I was thinking of using MagicLantern´s Focus Peak, but not in FF camera (I would buy). In a FF camera I want to use the VF.


----------



## Ryan708 (Jan 15, 2013)

I wonder if some of the lenses that have strong "field curvature" would cancel out the focus-recompose teqnique. if your focal plane was shaped like a " ( " for example, tilting the camera would all be on same focal plane. Sorry If i lost you, im sure a few people will see my point.


----------



## dr croubie (Jan 15, 2013)

Ryan708 said:


> I wonder if some of the lenses that have strong "field curvature" would cancel out the focus-recompose teqnique. if your focal plane was shaped like a " ( " for example, tilting the camera would all be on same focal plane.

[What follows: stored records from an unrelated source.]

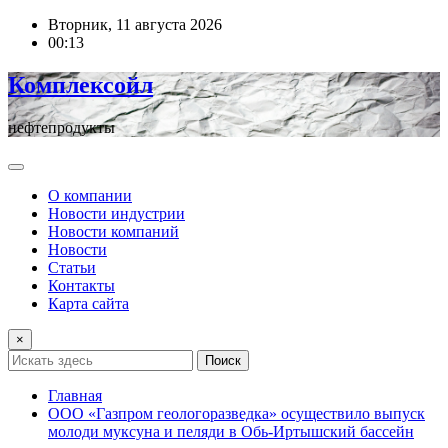
Перейти
Вторник, 11 августа 2026
к
00:13
содержимому
Комплексойл
нефтепродукты
О компании
Новости индустрии
Новости компаний
Новости
Статьи
Контакты
Карта сайта
×
Поиск
Главная
ООО «Газпром геологоразведка» осуществило выпуск
молоди муксуна и пеляди в Обь-Иртышский бассейн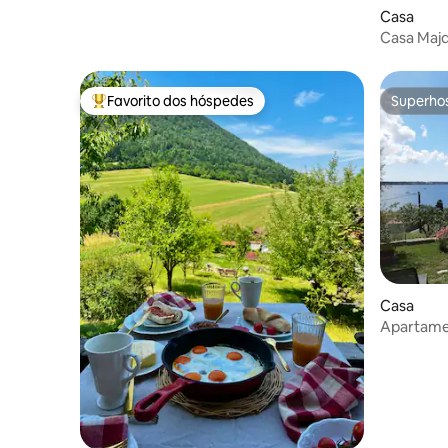
Casa
Casa Maj
Favorito dos hóspedes
Superho
Favoritos dos hóspedes mais apreciados
Superho
Casa
Apartame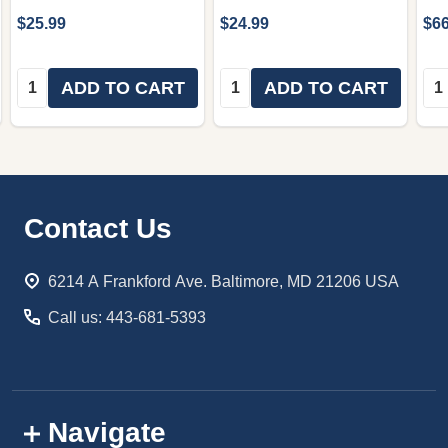
$25.99
$24.99
$66
Quantity:
Quantity:
Qua
ADD TO CART
ADD TO CART
Footer
Contact Us
Start
6214 A Frankford Ave. Baltimore, MD 21206 USA
Call us: 443-681-5393
Navigate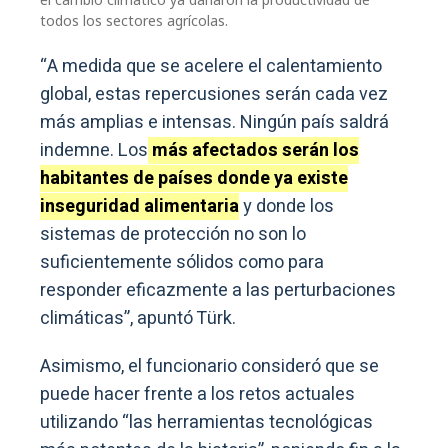
todos los sectores agrícolas.
“A medida que se acelere el calentamiento
global, estas repercusiones serán cada vez
más amplias e intensas. Ningún país saldrá
indemne. Los
más afectados serán los
habitantes de países donde ya existe
inseguridad alimentaria
y donde los
sistemas de protección no son lo
suficientemente sólidos como para
responder eficazmente a las perturbaciones
climáticas”, apuntó Türk.
Asimismo, el funcionario consideró que se
puede hacer frente a los retos actuales
utilizando “las herramientas tecnológicas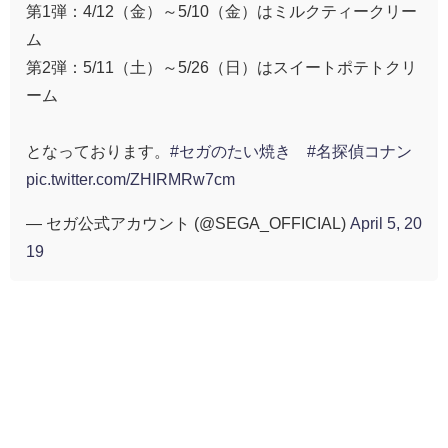
第1弾：4/12（金）～5/10（金）はミルクティークリー
ム
第2弾：5/11（土）～5/26（日）はスイートポテトクリ
ーム
となっております。
#セガのたい焼き
#名探偵コナン
pic.twitter.com/ZHIRMRw7cm
— セガ公式アカウント (@SEGA_OFFICIAL)
April 5, 20
19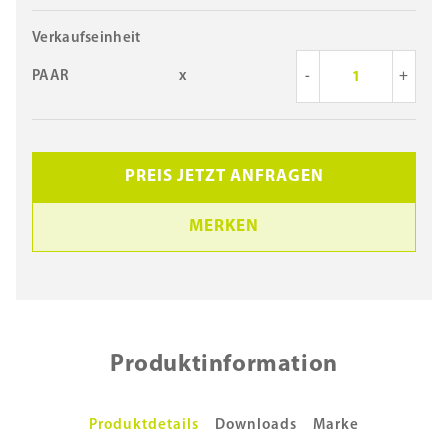
Verkaufseinheit
PAAR
x
-
+
PREIS JETZT ANFRAGEN
MERKEN
Produktinformation
Produktdetails
Downloads
Marke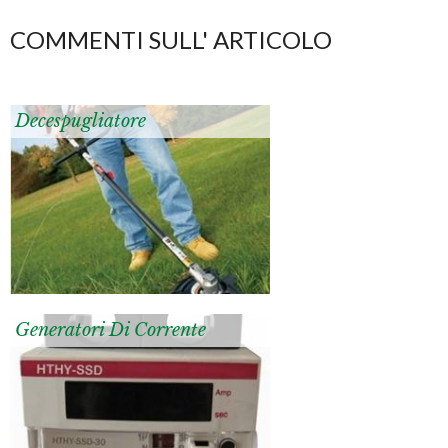
COMMENTI SULL' ARTICOLO
Decespugliatore
Generatori Di Corrente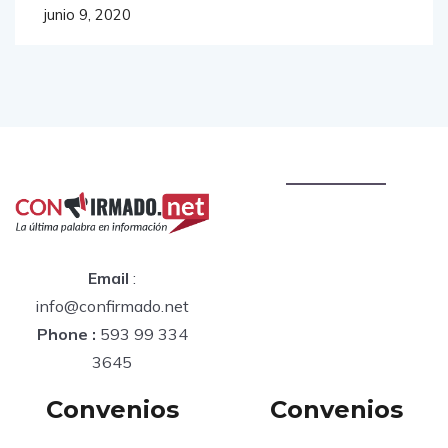
junio 9, 2020
Email
:
info@confirmado.net
Phone :
593 99 334
3645
Convenios
Convenios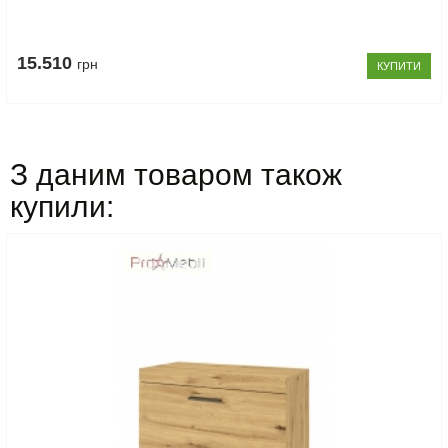
15.510
грн
КУПИТИ
З даним товаром також
купили: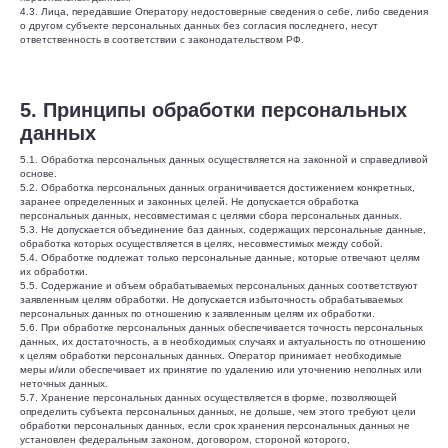
4.3. Лица, передавшие Оператору недостоверные сведения о себе, либо сведения
о другом субъекте персональных данных без согласия последнего, несут
ответственность в соответствии с законодательством РФ.
5. Принципы обработки персональных
данных
5.1. Обработка персональных данных осуществляется на законной и справедливой
основе.
5.2. Обработка персональных данных ограничивается достижением конкретных,
заранее определенных и законных целей. Не допускается обработка
персональных данных, несовместимая с целями сбора персональных данных.
5.3. Не допускается объединение баз данных, содержащих персональные данные,
обработка которых осуществляется в целях, несовместимых между собой.
5.4. Обработке подлежат только персональные данные, которые отвечают целям
их обработки.
5.5. Содержание и объем обрабатываемых персональных данных соответствуют
заявленным целям обработки. Не допускается избыточность обрабатываемых
персональных данных по отношению к заявленным целям их обработки.
5.6. При обработке персональных данных обеспечивается точность персональных
данных, их достаточность, а в необходимых случаях и актуальность по отношению
к целям обработки персональных данных. Оператор принимает необходимые
меры и/или обеспечивает их принятие по удалению или уточнению неполных или
неточных данных.
5.7. Хранение персональных данных осуществляется в форме, позволяющей
определить субъекта персональных данных, не дольше, чем этого требуют цели
обработки персональных данных, если срок хранения персональных данных не
установлен федеральным законом, договором, стороной которого,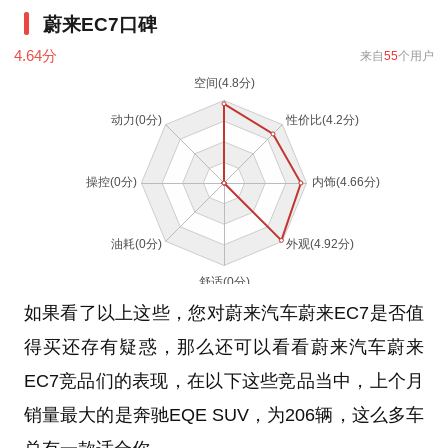
蔚来EC7口碑
4.64
分
来自
55
个用户
如果看了以上这些，您对蔚来汽车蔚来EC7是否值
得买还存有疑惑，那么还可以看看蔚来汽车蔚来
EC7竞品们的表现，在以下这些竞品当中，上个月
销量最大的是奔驰EQE SUV，为206辆，这么多车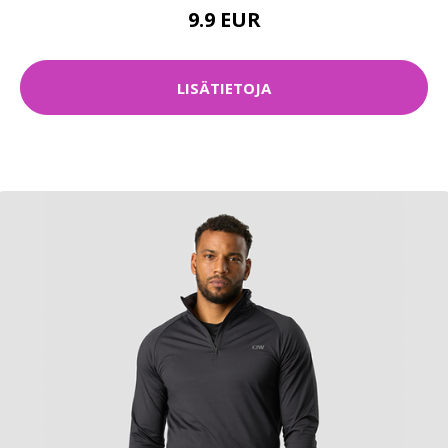
9.9 EUR
LISÄTIETOJA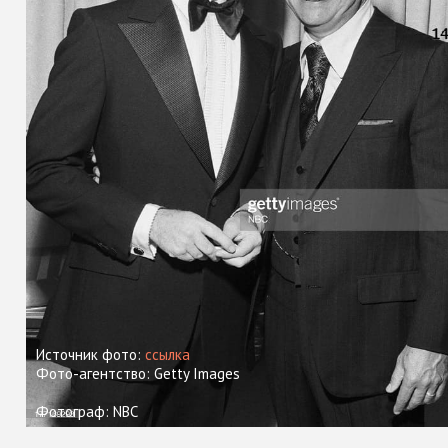
Источник фото:
ссылка
Фото-агентство: Getty Images
Фотограф: NBC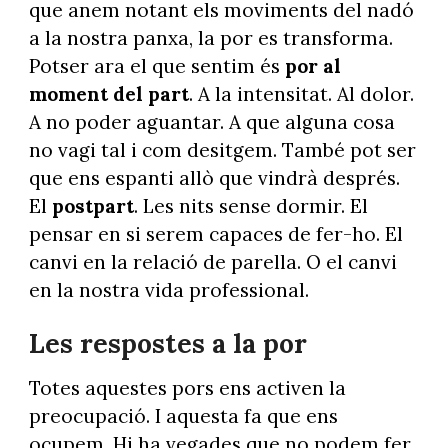
que anem notant els moviments del nadó
a la nostra panxa, la por es transforma.
Potser ara el que sentim és
por al
moment del part
. A la intensitat. Al dolor.
A no poder aguantar. A que alguna cosa
no vagi tal i com desitgem. També pot ser
que ens espanti allò que vindrà després.
El
postpart
. Les nits sense dormir. El
pensar en si serem capaces de fer-ho. El
canvi en la relació de parella. O el canvi
en la nostra vida professional.
Les respostes a la por
Totes aquestes pors ens activen la
preocupació. I aquesta fa que ens
ocupem. Hi ha vegades que no podem fer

Sorry If i lost you, im sure a few people will see my point.



Possibly, but with a caveat.
The reason Focus+recompose doesn't work for a flat plane is because the distances change *if you rotate the camera around the nodal point of the lens*.
If, however, you rotate around your neck (which is what I would probably do), it is still possible (although *highly* unlikely), that you manage to still catch the focus where you want.

With a curved plane of focus (like on a fisheye, which afaik is a curved plane of focus bending around the lens), yes, there is the possibility to rotate around the nodal point and/or around your neck and keep the focus on the intended subject *if you know exactly how the plane is curved and can adjust yourself properly*.
Again, you've probably got just as much chance of catching the focus as with a flat plane.

But, there's one more problem. Lenses with curved planes of focus can also bend the other way, and as far as I know that's a lot more common. ie, focal point is 5m away in the centre of the image, and focus is at infinity on the edges. See the nice graphic here. Focus on something in the centre, turn your head a bit, and suddenly they're even more oof than if you'd used a true flat-planar lens.

So yes, it is technically possible to focus/recompose with all of a flat plane, curved plane towards you, and a curved plane away from you. But unless you know the *exact* distances and *exact* way and shape that the plane of focus is curved, then any photos in focus using this technique will be purely coincidental (and a lucky chance).


----------



## ishdakuteb (Jan 15, 2013)

Frage said:


> neuroanatomist said:
> 
> 
> > http://www.visual-vacations.com/Photography/focus-recompose_sucks.htm
> ...



well... i certainly can perform either way (re-compose or select one of those focus point) if you can lend me a 6d. i bet that canon 6d is much much better than a camera that i am using everyday for experiment purpose which is canon 30d (note: i am using select focus point on this one).

for ai servo, if i still remember correctly, canon suggests to track your subject starting from center focus point for better result.

one of a renown photographer who prefers to use re-compose technique is bambi cantrell. it is just the matter of technique that you have to train yourself when preferring to use it that way.


----------